Также со временем я привык к тому, что Олимпийские игры отличались от других соревнований. Во время чемпионатов мира никто в Деревне обычно не просил фотографий со мной или автографов, потому что в основном там находились только атлеты. Все просто радовались друг за друга. Но на Олимпийских играх было представлено много других видов спорта, например дзюдо или бег с препятствиями, где спортсмены никогда не получали столько оваций, как бегун на 100 метров. И когда они видели меня, то просто с ума сходили.
Я помню, как после успеха на стометровке веселился с компанией в обеденном зале в Деревне, когда к нам подошли три шведки из женской гандбольной команды. Я ничего не знал об этом спорте, поэтому не узнал ни одну из них в лицо, но позже они представились – Габриэлла Кейн, Изабель Гулден и Ямина Робертс. Все они были очень приятными. Возможно, даже слишком приятными: позже выяснилось, что они проиграли все пять матчей и оказались в самом низу группового рейтинга.
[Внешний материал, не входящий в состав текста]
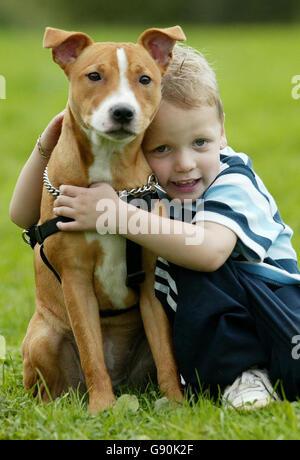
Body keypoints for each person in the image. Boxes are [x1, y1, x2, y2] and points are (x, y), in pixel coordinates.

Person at [10, 44, 300, 410]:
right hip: (223, 319)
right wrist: (48, 145)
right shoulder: (148, 184)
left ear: (222, 132)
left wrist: (113, 215)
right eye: (161, 148)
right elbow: (22, 217)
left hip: (277, 314)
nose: (184, 164)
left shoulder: (234, 180)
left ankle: (248, 373)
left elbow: (208, 252)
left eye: (200, 142)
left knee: (193, 269)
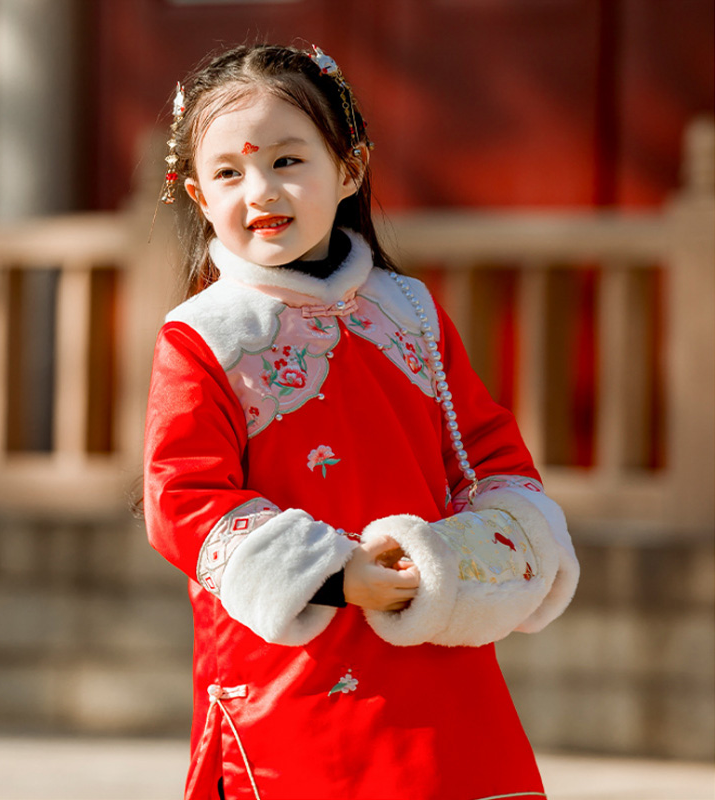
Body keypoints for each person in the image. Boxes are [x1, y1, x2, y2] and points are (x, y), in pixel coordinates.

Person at [143, 42, 579, 800]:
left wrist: (486, 549)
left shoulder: (407, 310)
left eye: (287, 161)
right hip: (296, 667)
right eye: (228, 173)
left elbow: (482, 450)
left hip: (433, 633)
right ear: (196, 195)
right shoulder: (203, 337)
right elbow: (182, 498)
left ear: (350, 169)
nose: (261, 191)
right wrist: (336, 574)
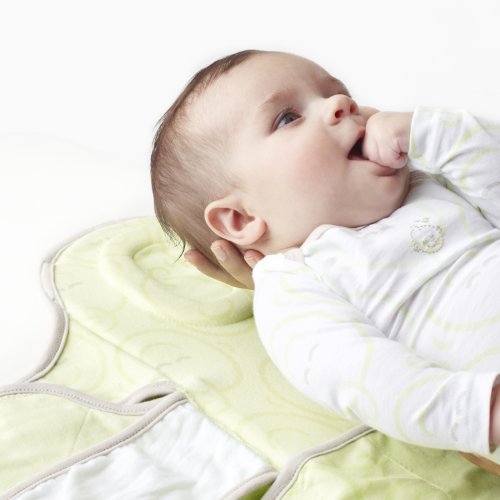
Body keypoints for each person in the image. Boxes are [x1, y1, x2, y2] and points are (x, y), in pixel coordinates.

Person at [151, 49, 500, 460]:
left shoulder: (432, 178)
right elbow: (365, 377)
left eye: (339, 92)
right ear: (241, 218)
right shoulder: (295, 282)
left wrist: (433, 133)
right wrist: (482, 413)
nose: (340, 104)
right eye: (287, 118)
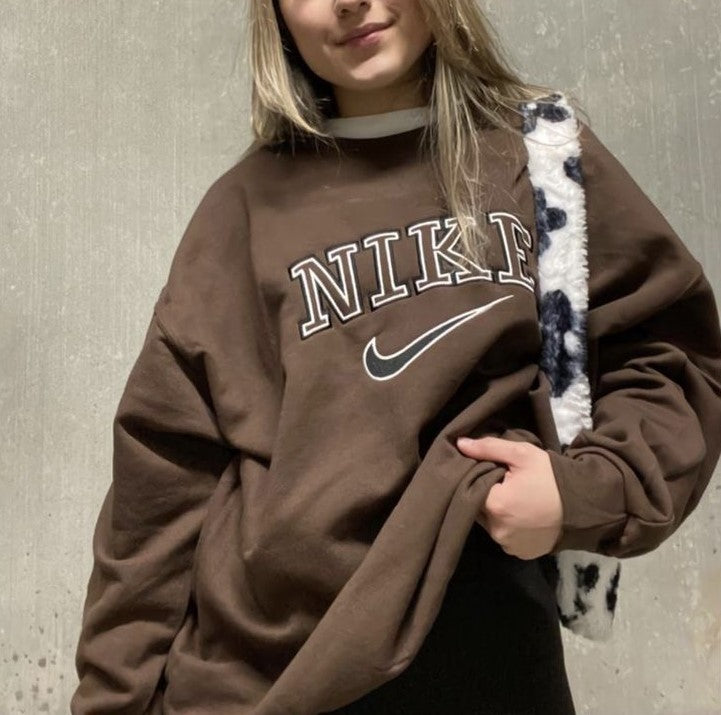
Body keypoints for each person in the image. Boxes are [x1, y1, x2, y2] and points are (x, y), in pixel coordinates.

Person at [70, 1, 721, 713]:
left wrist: (586, 491)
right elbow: (158, 491)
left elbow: (670, 354)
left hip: (490, 655)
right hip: (260, 678)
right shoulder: (241, 211)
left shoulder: (539, 159)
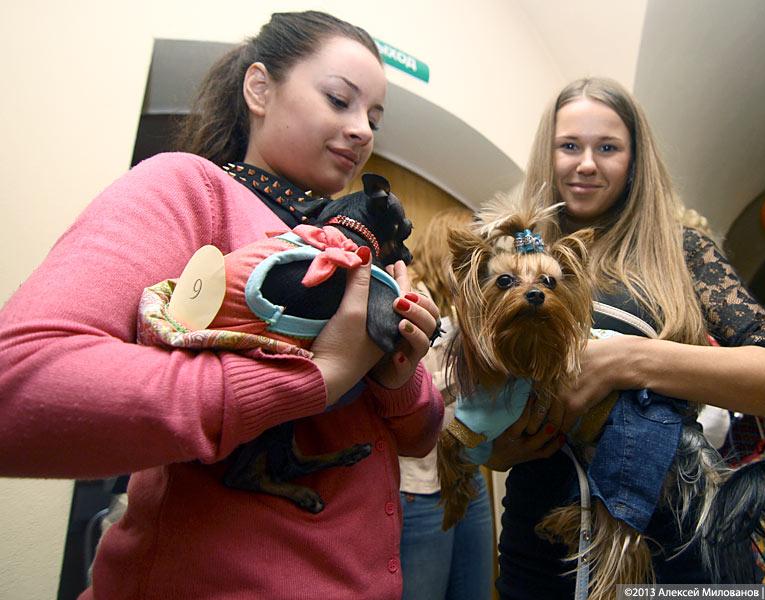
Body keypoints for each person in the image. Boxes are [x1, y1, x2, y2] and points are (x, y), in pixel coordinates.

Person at [0, 11, 443, 600]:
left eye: (374, 117)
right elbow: (21, 387)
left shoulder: (363, 250)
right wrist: (318, 376)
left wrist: (395, 374)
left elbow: (418, 437)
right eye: (340, 100)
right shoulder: (190, 189)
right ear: (259, 88)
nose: (362, 130)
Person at [486, 77, 765, 598]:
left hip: (668, 548)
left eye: (608, 147)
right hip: (541, 545)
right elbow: (487, 410)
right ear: (547, 152)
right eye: (569, 146)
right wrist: (498, 446)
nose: (586, 164)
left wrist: (629, 359)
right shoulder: (515, 254)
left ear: (635, 160)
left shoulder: (682, 251)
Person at [399, 208, 494, 600]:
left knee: (474, 589)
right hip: (419, 485)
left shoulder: (466, 310)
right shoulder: (409, 302)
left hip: (467, 476)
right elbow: (413, 392)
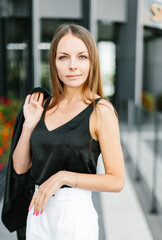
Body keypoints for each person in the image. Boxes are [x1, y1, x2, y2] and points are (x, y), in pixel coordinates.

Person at [2, 24, 125, 240]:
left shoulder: (100, 110)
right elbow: (20, 168)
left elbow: (116, 180)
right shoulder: (43, 106)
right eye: (63, 57)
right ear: (54, 62)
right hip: (38, 212)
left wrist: (64, 177)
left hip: (74, 216)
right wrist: (29, 124)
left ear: (92, 61)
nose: (72, 66)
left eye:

Мы потусовались немного в кафе, затем поболтали в моей комнате, и, в общем-то, все. Кто-то опубликовал фотографии, которые мы выложили в Твиттере, и на следующий день СМИ просто обезумели. Повсюду пестрели яркие заголовки. Люди раздули несуществующую любовную историю и стали распространять сплетни, что между нами что-то было, хотя на самом деле это было просто невинное приятное общение. Только подумайте: если между нами что-то было, то зачем бы мы выкладывали фотографии в Твиттер? Это не имело смысла. Была просто болтовня, веселье. Девушки оказались классными собеседницами. Они уезжали рано утром, поэтому хотели задержаться и пообщаться. Мы провели замечательный вечер. Черт возьми, все было прекрасно – забеги, фанаты, гул Лондона-2012. Что может быть лучше, чем стать супер-звездой мирового спорта?